History and Theory of Psychology Course

Paul F. Ballantyne, Ph.D.
pballan@comnet.ca


Langfeld, H.S. (1945). Introduction [to the Symposium on Operationism]. Psyc. Rev., 32, 241-243.


About a year ago Professor E.G. Boring wrote to suggest a symposium on operationism and appended a few questions which he said he would like to have answered. The Editor welcomed the idea and invited a number of persons interested in operationism to take part in the symposium. They were sent Professor Boring's questions and asked to add questions of their own to the list. Professors E.G. Boring, P.W. Bridgman, Herbert Feigl, Harold Israel, Carroll C. Pratt and B.F. Skinner accepted the invitation and submitted additional questions. The complete list was then sent to each participant with instructions to write on any or all of the questions. When the galley proof was ready, all of it was sent to each person with the request that he write a short rebuttal. All but one participant consented. These replies, which are more than rebuttals, follow the main articles under the title 'Rejoinders and Second Thoughts.'

These are the questions. They are referred to in the text by their numbers.

1. (a) what is the purpose of operational definitions? When are they called for?

Since it is obviously impossible to explicate an operational definition for every construct-term used in scientific discussion, there must be some principle which determines when operational definitions are useful.

(b) Logically, operational definitions could form an infinite regress, since the construct-terms used in describing an operation are themselves in need of definition.

How is this regress limited in scientific practice?

2. When the same construct is defined by two independent operations, should it be said that there are really two constructs? For instance, it has been said that tape-measured distance and triangulated distance are really two kinds of distance and should perhaps have different names.

Against this view it can be argued that these are operations for showing the equivalence of operations, e.g., for demonstrating the identity of taped and surveyed short distances.

3. (a) Are hypothetical operations which are physically impossible with present available techniques, of scientific use? Is the other side of the moon what you would see if you went there?

It is arguable that an unperformable operation has value in stating the conditions by which a construct could be validated. Such a statement shows that the construct is not at the moment valid.

(b) Is there a use for hypothetical operations that would define constructs which are actually at the moment nonexistent?

Red and green are supposed to be derived from yellow in the course of evolution. The discriminatory operations which would establish the existence of two new colors, derived similarly from blue, could be stated, although they could not be performed at the present stage of evolutionary development. The operations which would define a new invisible planet are similar.

(c) Is there a use for hypothetical operations which could never be performed?

The definition of infinity depends on operations which can never be completed.

4. Is experience a proper construct for operational definition?

It has been held that experience is ultimate, subject to immediate intuition but not to operational definition.

5. Are there scientifically good and bad operations, and how are operations evaluated if they differ in value?

Objectivists hold that the data of experience can always be operationally defined if the data become public, because the operations of publication define the datum.
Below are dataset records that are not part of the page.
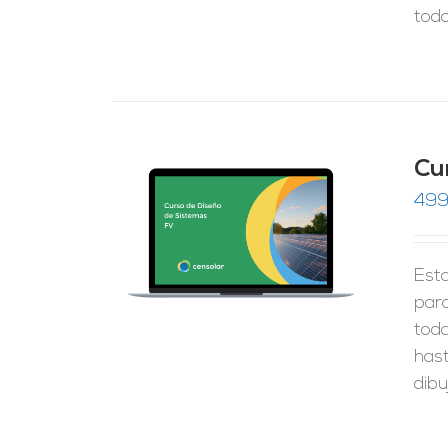
todo
Cu
499
do
RRITO
/
de 5
LES
Esta
para
tod
hast
dibu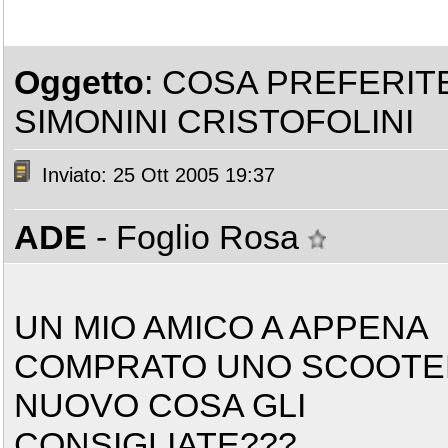
Oggetto
: COSA PREFERIT
SIMONINI CRISTOFOLINI
Inviato: 25 Ott 2005 19:37
ADE
- Foglio Rosa
UN MIO AMICO A APPENA
COMPRATO UNO SCOOTE
NUOVO COSA GLI
CONSIGLIATE???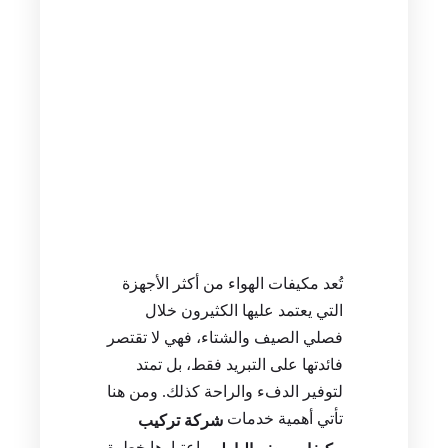
تُعد مكيفات الهواء من أكثر الأجهزة
التي يعتمد عليها الكثيرون خلال
فصلي الصيف والشتاء، فهي لا تقتصر
فائدتها على التبريد فقط، بل تمتد
لتوفير الدفء والراحة كذلك. ومن هنا
تأتي أهمية خدمات
شركة تركيب
باعتبارها خطوة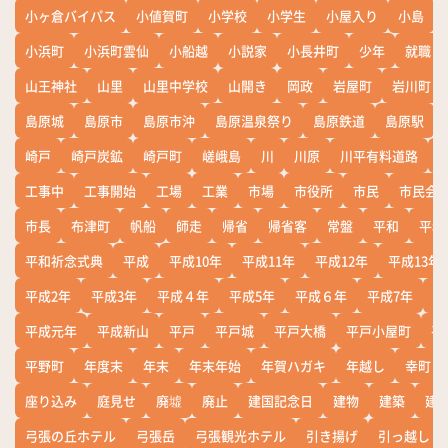
小ヶ倉バイパス
小値賀町
小学校
小学生
小屋入り
小島
小浜町
小浜町雲仙
小船越
小説家
小長井町
少年
就職
山王神社
山里
山里中学校
山開き
岡政
岩屋町
岩川町
島原城
島原市
島原市沖
島原温泉祭り
島原鉄道
島原駅
崎戸
崎戸炭鉱
崎戸町
嵯峨島
川
川原
川平有料道路
工事中
工事開始
工場
工業
市場
市役所
市民
市民会
市長
布津町
帆船
師走
帰省
帰省客
常盤
平和
平和
平和祈念式典
平成
平成10年
平成11年
平成12年
平成13年
平成2年
平成3年
平成４年
平成5年
平成６年
平成7年
平
平成元年
平成新山
平戸
平戸城
平戸大橋
平戸小屋町
平
平野町
年度末
年末
年末年始
年賀ハガキ
年越し
幸町
座り込み
庭見せ
廃墟
廃止
建国記念日
建物
建築
建
弓張の丘ホテル
弓張岳
弓張観光ホテル
引き揚げ
引っ越し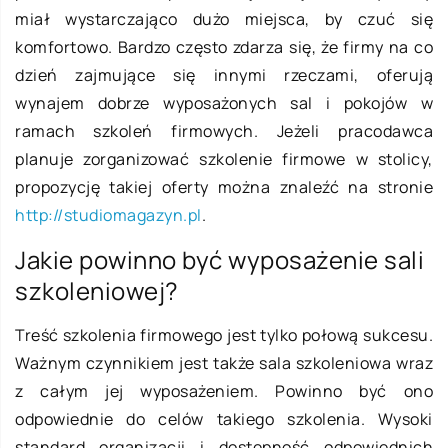
miał wystarczająco dużo miejsca, by czuć się
komfortowo. Bardzo często zdarza się, że firmy na co
dzień zajmujące się innymi rzeczami, oferują
wynajem dobrze wyposażonych sal i pokojów w
ramach szkoleń firmowych. Jeżeli pracodawca
planuje zorganizować szkolenie firmowe w stolicy,
propozycję takiej oferty można znaleźć na stronie
http://studiomagazyn.pl
.
Jakie powinno być wyposażenie sali
szkoleniowej?
Treść szkolenia firmowego jest tylko połową sukcesu.
Ważnym czynnikiem jest także sala szkoleniowa wraz
z całym jej wyposażeniem. Powinno być ono
odpowiednie do celów takiego szkolenia. Wysoki
standard organizacji i dostępność odpowiednich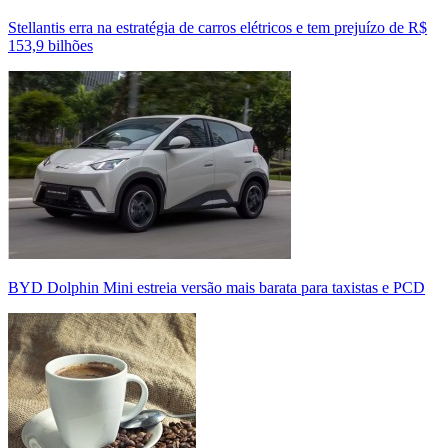
Stellantis erra na estratégia de carros elétricos e tem prejuízo de R$
153,9 bilhões
BYD Dolphin Mini estreia versão mais barata para taxistas e PCD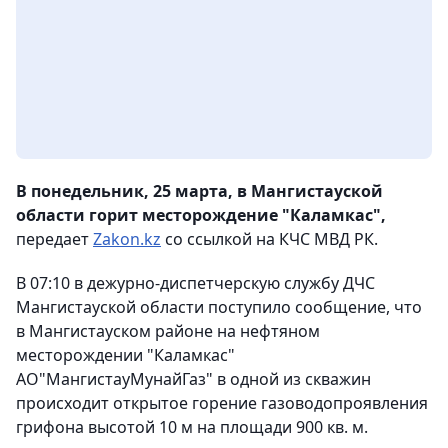
В понедельник, 25 марта, в Мангистауской
области горит месторождение "Каламкас",
передает
Zakon.kz
со ссылкой на КЧС МВД РК.
В 07:10 в дежурно-диспетчерскую службу ДЧС
Мангистауской области поступило сообщение, что
в Мангистауском районе на нефтяном
месторождении "Каламкас"
АО"МангистауМунайГаз" в одной из скважин
происходит открытое горение газоводопроявления
грифона высотой 10 м на площади 900 кв. м.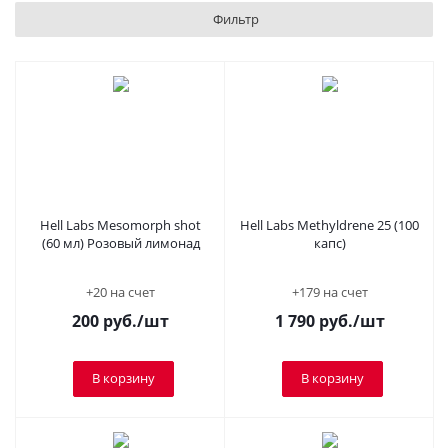
Фильтр
Hell Labs Mesomorph shot
Hell Labs Methyldrene 25 (100
(60 мл) Розовый лимонад
капс)
+20 на счет
+179 на счет
200
руб.
/шт
1 790
руб.
/шт
В корзину
В корзину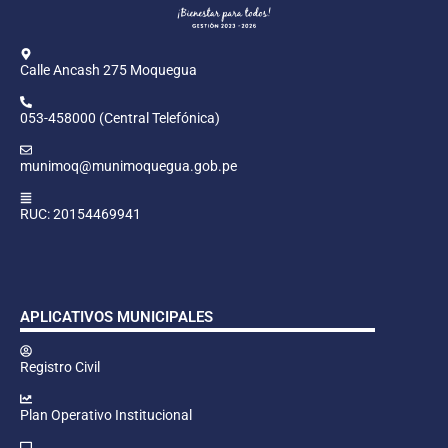
Calle Ancash 275 Moquegua
053-458000 (Central Telefónica)
munimoq@munimoquegua.gob.pe
RUC: 20154469941
APLICATIVOS MUNICIPALES
Registro Civil
Plan Operativo Institucional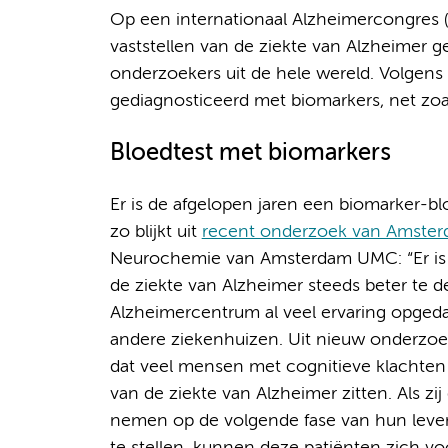
Op een internationaal Alzheimercongres (
vaststellen van de ziekte van Alzheimer g
onderzoekers uit de hele wereld. Volgens d
gediagnosticeerd met biomarkers, net zoals
Bloedtest met biomarkers
Er is de afgelopen jaren een biomarker-bl
zo blijkt uit
recent onderzoek van Amste
Neurochemie van Amsterdam UMC: “Er is 
de ziekte van Alzheimer steeds beter te 
Alzheimercentrum al veel ervaring opgedaa
andere ziekenhuizen. Uit nieuw onderzo
dat veel mensen met cognitieve klachten o
van de ziekte van Alzheimer zitten. Als zij
nemen op de volgende fase van hun leven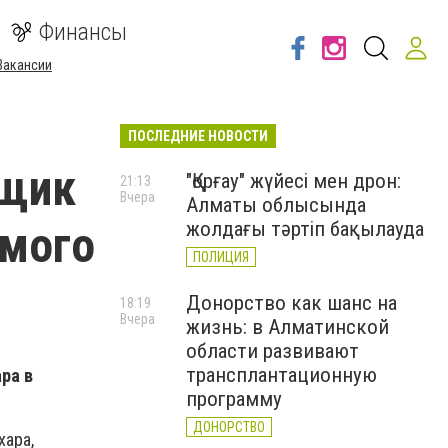
Финансы
Вакансии
ПОСЛЕДНИЕ НОВОСТИ
вщик
"Қорғау" жүйесі мен дрон:
21:13
Вчера
Алматы облысында
имого
жолдағы тәртіп бақылауда
ПОЛИЦИЯ
Донорство как шанс на
18:19
Вчера
жизнь: в Алматинской
области развивают
трансплантационную
ра в
программу
ДОНОРСТВО
хара,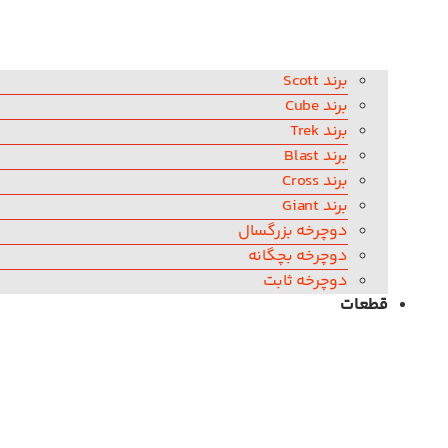
برند Scott
برند Cube
برند Trek
برند Blast
برند Cross
برند Giant
دوچرخه بزرگسال
دوچرخه بچگانه
دوچرخه ثابت
قطعات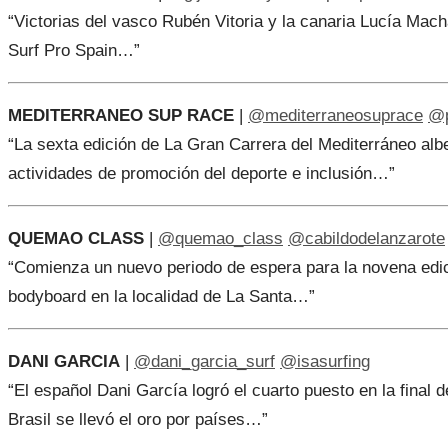
“Victorias del vasco Rubén Vitoria y la canaria Lucía Mac
Surf Pro Spain…”
MEDITERRANEO SUP RACE
|
@mediterraneosuprace
@p
“La sexta edición de La Gran Carrera del Mediterráneo al
actividades de promoción del deporte e inclusión…”
QUEMAO CLASS
|
@quemao_class
@cabildodelanzarote
“Comienza un nuevo periodo de espera para la novena edic
bodyboard en la localidad de La Santa…”
DANI GARCIA
|
@dani_garcia_surf
@isasurfing
“El español Dani García logró el cuarto puesto en la final
Brasil se llevó el oro por países…”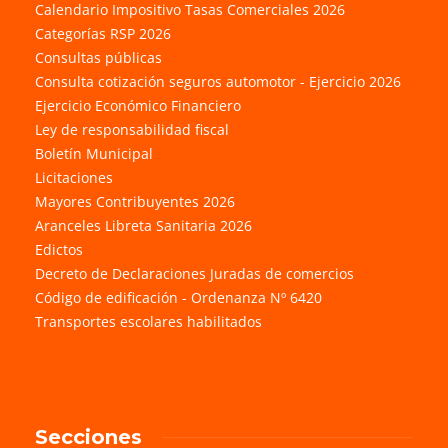
Calendario Impositivo Tasas Comerciales 2026
Categorías RSP 2026
Consultas públicas
Consulta cotización seguros automotor - Ejercicio 2026
Ejercicio Económico Financiero
Ley de responsabilidad fiscal
Boletín Municipal
Licitaciones
Mayores Contribuyentes 2026
Aranceles Libreta Sanitaria 2026
Edictos
Decreto de Declaraciones Juradas de comercios
Código de edificación - Ordenanza Nº 6420
Transportes escolares habilitados
Secciones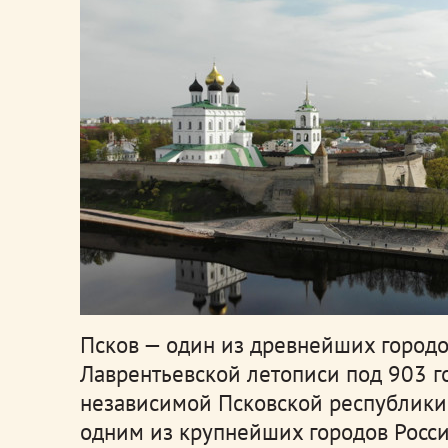
Псков — один из древнейших городо
Лаврентьевской летописи под 903 го
независимой Псковской республики
одним из крупнейших городов Росс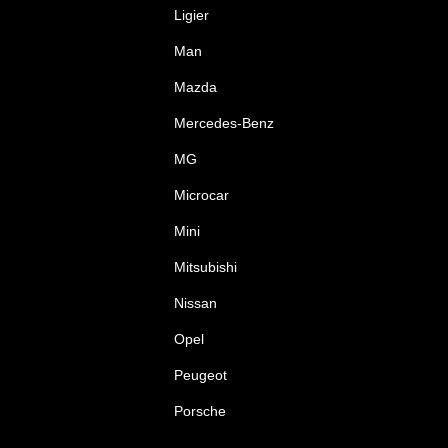
Ligier
Man
Mazda
Mercedes-Benz
MG
Microcar
Mini
Mitsubishi
Nissan
Opel
Peugeot
Porsche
It is, however, argued further that the operations of verbal report are 'poorer' than the operation of discriminatory choice (C.R.; jumping stand) because the verbal response itself involves terms that are less rigorously defined.

6. Is operationism more than a renewed and refined emphasis upon the experimental method (as understood already by Galileo, if not even by Archimedes) --i.e., a formulation of modern scientific empiricism and pragmatism (especially of the Peirce-Dewey variety), mainly of criteria of factual meaningfulness and empirical validity?

7. Must operationists in psychology relegate theorizing of all sorts to the limbo of metaphysics? Bridgman in physics is perfectly aware of the value of theories as long as they are in keeping with his operational requirements. The Gestaltists, particularly Kohler and Koffka, have repeatedly attacked positivism (an identical twin of operationism), reproaching it for its (alleged) opposition to theoretical construction. C.C. Pratt (Logic of Modern Psychology, pp. 147-154) on the basis of his operationism maintains that all theoretical explanation is circular or tautological. Kohler (Dynamics in Psychology, pp. 107-125) holds a strictly opposite view. Which position is the most adequate for psychological research?

8. Some radical operationists assert that the meaning of a quantitative concept lies exclusively in the set of measuring operations which determine the application of the concept. (E.g.: "Intelligence is what the intelligence test tests.") But how can we then know what it is that we are after in constructing tests; and what possible meaning is there in talking about improving or revising tests and measurements if there are no criteria outside the chosen test methods?

9. Are all scientifically legitimate definitions operational in character? This is (at least in part) a terminological question, but certainly one that it would pay to settle (not only) among psychologists.

10. What is a definition, operational or otherwise? It is important to know whether one is presupposing a logical apparatus for dealing with the language of science or intending through a psychological analysis to justify such an apparatus.

11. For the purpose of operational definition, what class or classes of events may be used properly as defining-operations? Specifically, can a phenomenon be identified or its properties be defined in terms of the events (operations) which are effective to produce, or occur as results of, the phenomenon?